Text:
────────────────────
- SpaceX admits global GPU shortages threaten its orbital AI computing ambitions
- Orbital data centers cannot function without huge volumes of advanced semiconductor hardware
- TeraFab remains uncertain despite massive investments and ambitious semiconductor production targets
SpaceX has filed documents for its upcoming IPO that reveal a worrying reliance on a handful of GPU suppliers.
The company’s Form S-1 document openly states that orbital AI ambitions require more chips than the market currently offers.
Elon Musk’s company buys all of its GPUs on a purchase order basis, without any long-term contractual agreements with direct chip suppliers.
Space ambitions collide with a brutal global shortage of GPUs
This purchasing approach leaves SpaceX vulnerable to any disruptions that affect semiconductor manufacturing, from natural disasters to geopolitical conflicts.
The company plans to place computing infrastructure in space, but that vision requires a volume of GPUs far greater than any vendor can currently provide.
Major AI chip buyers like Nvidia have already made massive supply commitments totaling $145 billion, pushing smaller buyers further down the queue.
SpaceX admits that “the manufacturing and supply of servers and networking equipment for our technical infrastructure, including GPUs and other specialized components, is limited to a small number of qualified suppliers.”
“Our ability to realize large-scale orbital AI depends on our ability to access a sufficient number of AI chips, many more than we currently have,” reads the SpaceX filing.
Orbital data centers cannot start without these components, and the current supply strategy offers no protection against shortages.
To escape this dependence, SpaceX, together with Tesla and xAI, plans to build TeraFab, a dedicated semiconductor facility in Texas using Intel’s 14A process technology.
The project requires tens of billions of dollars in investment, but the S-1 filing explicitly warns that TeraFab could fail.
“Although we plan to build Terafab to meet these supply constraints, Terafab may not be successful, in which case we may not have sufficient alternative sources of AI chips to meet our orbital AI computing demands,” the document states.
Even if construction is successful, the company plans to continue sourcing the majority of its materials from third-party suppliers.
This means that the orbital data center project remains tied to the same unreliable market.
TeraFab still relies heavily on unstable partnerships and uncertain execution
At this time, the partnership between SpaceX, Tesla and Intel on TeraFab remains unstable and there is no legal obligation for either party to remain engaged.
“Although we have a master agreement with Tesla, neither Tesla nor Intel are obligated to remain part of the project, and we cannot enter into such definitive agreements,” the Form S-1 states.
If either partner leaves, TeraFab loses both an important customer and the process technology developer needed to make the chips.
IPO risk factors often include improbable catastrophes, so these admissions require measured interpretation.
Yet SpaceX has identified a concrete bottleneck: Orbital data centers require chips that don’t exist in sufficient quantities anywhere on Earth.
No amount of rocket reuse or satellite engineering can get around a foundry’s limited wafer production, and TeraFab remains a gamble rather than a guarantee.
────────────────────
Directions:
a) In the article on SpaceX's GPU supply, what process technology will the TeraFab facility use?
b) Rewrite the part of the article on SpaceX's GPU supply that opens with "Even if construction" and closes with "require measured interpretation.", changing "Intel" to "the chipmaker".
None of the data is needed here.

[Pixel coordinate listings]
────────────────────
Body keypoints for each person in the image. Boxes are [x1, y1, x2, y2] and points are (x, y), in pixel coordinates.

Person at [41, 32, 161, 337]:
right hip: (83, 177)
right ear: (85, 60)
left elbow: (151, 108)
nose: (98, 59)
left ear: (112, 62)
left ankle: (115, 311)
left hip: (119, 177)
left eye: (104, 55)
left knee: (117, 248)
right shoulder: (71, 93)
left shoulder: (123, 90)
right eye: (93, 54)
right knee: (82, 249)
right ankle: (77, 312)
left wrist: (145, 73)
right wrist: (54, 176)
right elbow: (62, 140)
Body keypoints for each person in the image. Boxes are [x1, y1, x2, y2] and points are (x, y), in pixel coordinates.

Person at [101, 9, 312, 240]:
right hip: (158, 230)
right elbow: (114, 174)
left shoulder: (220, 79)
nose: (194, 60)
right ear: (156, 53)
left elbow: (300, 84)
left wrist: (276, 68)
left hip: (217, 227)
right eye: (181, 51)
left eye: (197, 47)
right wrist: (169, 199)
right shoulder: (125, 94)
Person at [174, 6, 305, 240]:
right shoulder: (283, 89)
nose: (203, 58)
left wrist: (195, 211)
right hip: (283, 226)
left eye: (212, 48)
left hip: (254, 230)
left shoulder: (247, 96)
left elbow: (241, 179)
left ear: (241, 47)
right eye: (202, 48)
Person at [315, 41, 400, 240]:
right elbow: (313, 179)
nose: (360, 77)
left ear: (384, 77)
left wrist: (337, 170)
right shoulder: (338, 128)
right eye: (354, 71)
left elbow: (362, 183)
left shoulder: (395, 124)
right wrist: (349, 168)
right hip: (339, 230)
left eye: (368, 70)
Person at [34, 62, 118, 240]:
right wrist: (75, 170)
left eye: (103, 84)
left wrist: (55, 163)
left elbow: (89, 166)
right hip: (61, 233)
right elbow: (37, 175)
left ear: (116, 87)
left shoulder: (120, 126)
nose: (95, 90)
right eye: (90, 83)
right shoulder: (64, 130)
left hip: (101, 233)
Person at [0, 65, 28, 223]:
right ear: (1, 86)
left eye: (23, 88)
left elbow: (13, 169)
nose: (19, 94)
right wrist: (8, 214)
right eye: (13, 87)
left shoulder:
────────────────────
Solutions per task:
a) Intel's 14A process technology.

b)
Even if construction is successful, the company plans to continue sourcing the majority of its materials from third-party suppliers.
This means that the orbital data center project remains tied to the same unreliable market.
TeraFab still relies heavily on unstable partnerships and uncertain execution
At this time, the partnership between SpaceX, Tesla and the chipmaker on TeraFab remains unstable and there is no legal obligation for either party to remain engaged.
“Although we have a master agreement with Tesla, neither Tesla nor the chipmaker are obligated to remain part of the project, and we cannot enter into such definitive agreements,” the Form S-1 states.
If either partner leaves, TeraFab loses both an important customer and the process technology developer needed to make the chips.
IPO risk factors often include improbable catastrophes, so these admissions require measured interpretation.